“你相信一个大活人就这么无声无息地消失了吗?”他侧头看向阿泽,语气低沉“线索是在北国断的,那人就一定还在北国……多半是北国总统的手笔。”

“但他为什么要这么做?他会不会对夫人不利?”

“沈遂要真是诗家的孩子,诗家又是北国第一大氏族,那他不敢轻易对沈遂下手……更何况,两人从未有过交集,她应该不会有生命危险。
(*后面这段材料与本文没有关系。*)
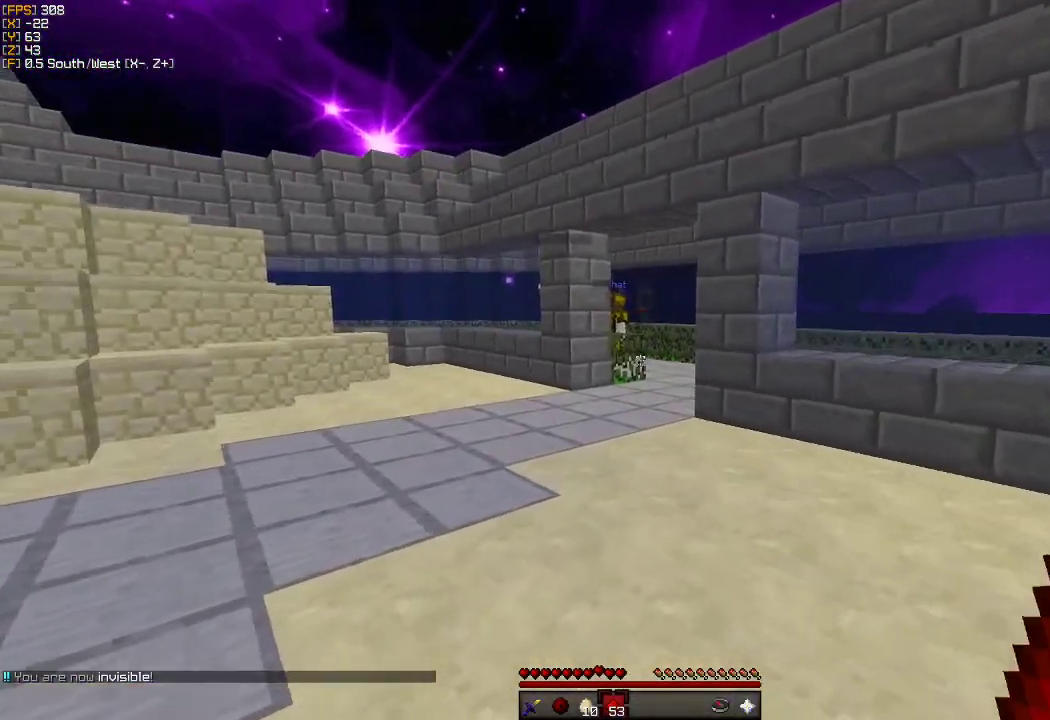
{"keys": ["w"], "mouse": [], "events": []}
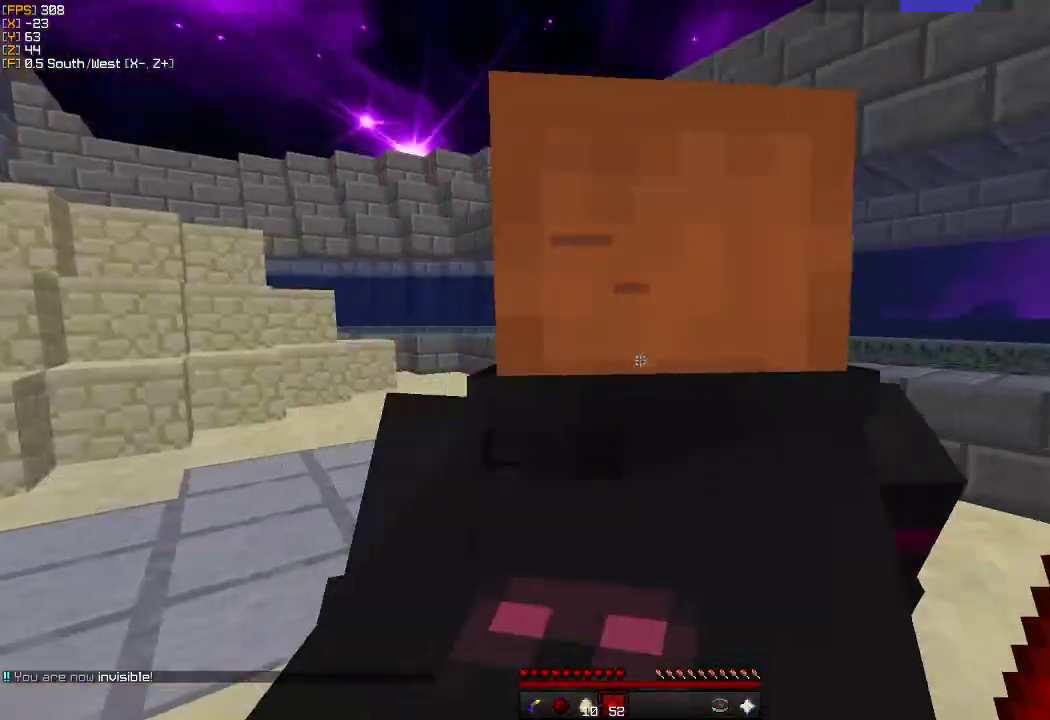
{"keys": ["w"], "mouse": [], "events": []}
”

瞧见温辰脸上仍有担忧之色,阿泽开口“还有什么问题吗?”

“如果不是有过节,那北国总统刻意隐藏沈遂的踪迹是何用意?他想做什么?”

……

季淮靳下飞机后第一时间被送往医院,即便温辰不想刻意声张,但还是被朔染安排的眼线所发现。

“先生,季淮靳下了飞机便被送往医院,说是水土不服。”

“水土不服……”朔染语气淡淡的,听不出什么情绪“继续盯着,有任何情况随时告诉我。”

“杨丽那边,有什么进展吗?”

“果然如您所料,杨丽身上果然有相似的图腾印记,但并未提取到她身上的血液,无法去做鉴定。”

他微眯了眯眸子,神色淡漠“能在季淮靳眼皮子底下把人带走的,果然不是泛泛之辈。”

“只可惜,她太心急,这才露出马脚。”

下属上前一步,眼神中透露着阴狠“咱们要不要……”说着,比画着一个抹脖子的动作。